As both a physician and as a writer, Oliver’s two great themes were identity and adaptation. Illness, he made plain, need not rob us of our essential selves -- and this was something he exemplified in his final months, as a he continued to write remarkable essays even as cancer began to sap his strength and overwhelm him. Sacks understood our frequent ability to adapt, and emphasized that the capacity for someone to adapt to a particular condition -- amnesia, blindness, deafness, migraines, phantom-limb syndrome, Asperger’s syndrome, and countless other conditions -- cannot be known from the outset. These concepts grew from his study of zoology and evolution at Oxford. He similarly saw in medicine a great diversity among individual patients, and the inherent uncertainty of the outcome of a particular disorder. These unknowns gave hope to patients guided by the right doctor -- a hope he captured in his description, in “Awakenings,” of catatonic-seeming encephalitis patients at Beth Abraham Hospital, in the Bronx, who had been written off as “locked in” and then revived, at least provisionally, by drugs like L-Dopa.

Sacks was a contrarian who refused to compromise this approach to the sick and the suffering. He resisted the powerful current of modern practice that seeks the generic. He rejected a monolithic mindset, and retrieved the individual from the obscuring blanket of statistics. This put him outside of the academy, exiled to chronic-care institutions. Through his writing, Sacks ultimately received recognition for advancing a unique form of clinical scholarship that was largely abandoned: the study of the single person within the context of his own life. Ever the acute observer, his case histories confirmed that under a single diagnostic term was a spectrum of human biology. No two patients are ever the same, he emphasized. When examining patients on the autistic spectrum, for example, he highlighted, and informed the public about, individuals with the capacity to draw precisely from memory, the capacity to make calculations nearly at the speed of a computer, or the ability to listen to a piece of music and reproduce it on the piano.

Sacks made house calls, not only in California and New York where he practiced, but globally, visiting Dr. “Bennet,” a surgeon with Tourette’s syndrome in rural Canada or the autistic artist Stephen Wiltshire on a tour of Europe.

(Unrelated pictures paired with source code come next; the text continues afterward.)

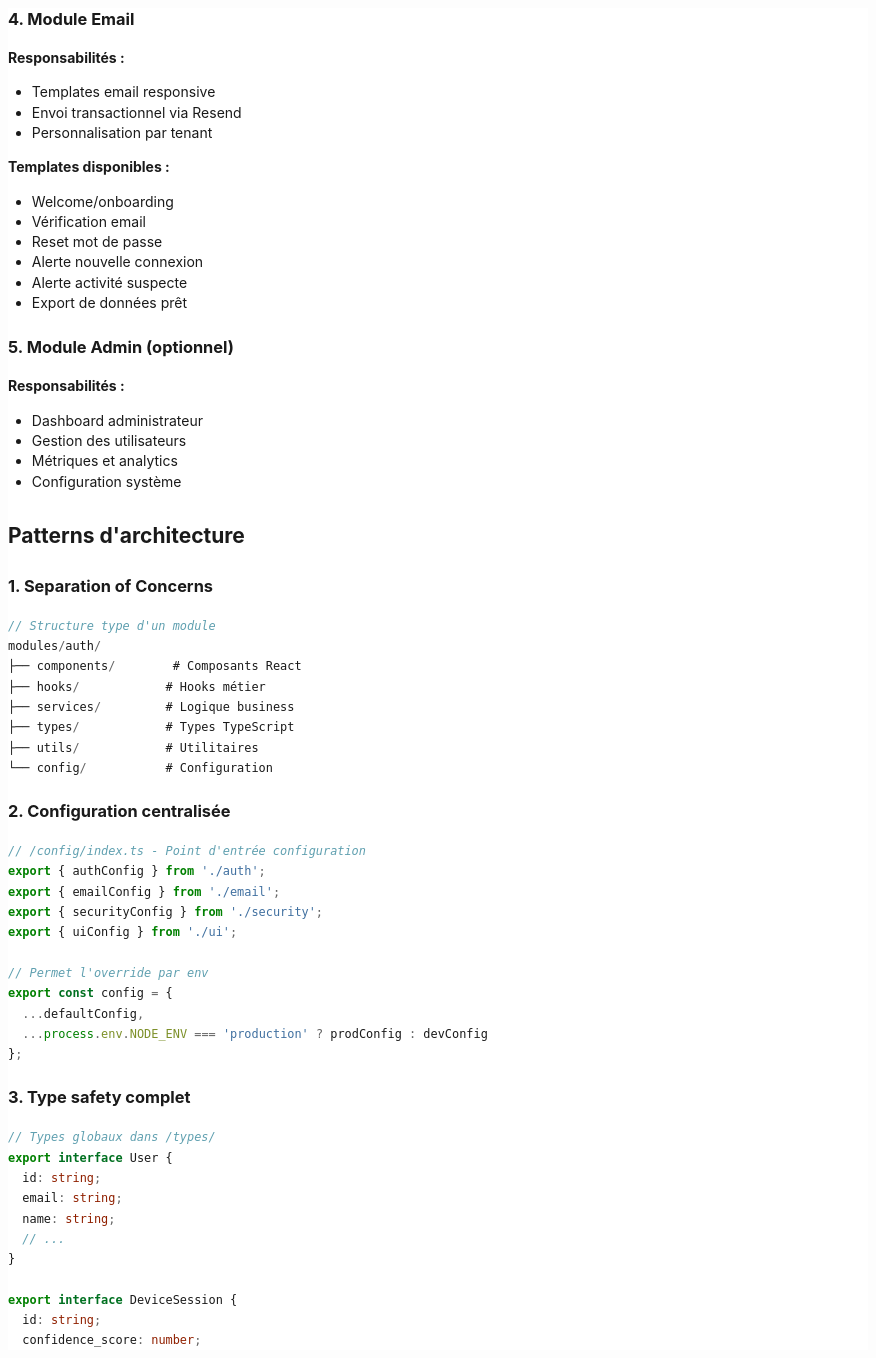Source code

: ### 4. Module Email
**Responsabilités :**
- Templates email responsive
- Envoi transactionnel via Resend
- Personnalisation par tenant

**Templates disponibles :**
- Welcome/onboarding
- Vérification email
- Reset mot de passe
- Alerte nouvelle connexion
- Alerte activité suspecte
- Export de données prêt

### 5. Module Admin (optionnel)
**Responsabilités :**
- Dashboard administrateur
- Gestion des utilisateurs
- Métriques et analytics
- Configuration système

## Patterns d'architecture

### 1. Separation of Concerns
```typescript
// Structure type d'un module
modules/auth/
├── components/        # Composants React
├── hooks/            # Hooks métier  
├── services/         # Logique business
├── types/            # Types TypeScript
├── utils/            # Utilitaires
└── config/           # Configuration
```

### 2. Configuration centralisée
```typescript
// /config/index.ts - Point d'entrée configuration
export { authConfig } from './auth';
export { emailConfig } from './email';  
export { securityConfig } from './security';
export { uiConfig } from './ui';

// Permet l'override par env
export const config = {
  ...defaultConfig,
  ...process.env.NODE_ENV === 'production' ? prodConfig : devConfig
};
```

### 3. Type safety complet
```typescript
// Types globaux dans /types/
export interface User {
  id: string;
  email: string;
  name: string;
  // ...
}

export interface DeviceSession {
  id: string;
  confidence_score: number;
```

In these visits, he practiced what might be called the medicine of friendship, showing genuine interest and respect to people who are often shunned. This was the therapeutic intervention when neurology lacked effective pills or procedures.

This did not mean Sacks was a Luddite. He was an avid reader of scientific journals, fascinated by scientific advancements in imaging the nervous system at work. He engaged in dialogue with Nobel laureates and lab scientists about the nature of consciousness, providing what they lacked -- the insights of a naturalist, a field worker.

Sacks also embodied an attribute that can be lost after people become famous: a boundless generosity of spirit. He encouraged young doctors and scientists to record their experiences and communicate them in prose, celebrating their endeavors rather than seeing them as a form of competition or threat. I believe his intense curiosity and boundless energy moved him to want to learn from the succeeding generation, as great teachers do.

Over the past years, Oliver revealed a part of his life that was once considered a debility and disorder -- his sexual orientation. The demeaning of this part of his person, he believed, was the cause for his descent into amphetamine abuse. Drugs may well have killed him decades ago, before his contributions to medicine and writing. It was clinical work, caring for others with competence and compassion, that proved therapeutic for the doctor, giving him the strength to break the powerful grip of drug use. After decades of celibacy, Oliver shared the last eight years of his life with the writer Billy Hayes.

In May, after I had reviewed “On the Move: A Life,” his autobiography, he sent me a letter about what he wanted to accomplish in the time left to him. “In whatever time remains,” he aimed to “pull together another book of case histories–some large … some small, even miniature.” Every dimension of the patient was meaningful in his thinking.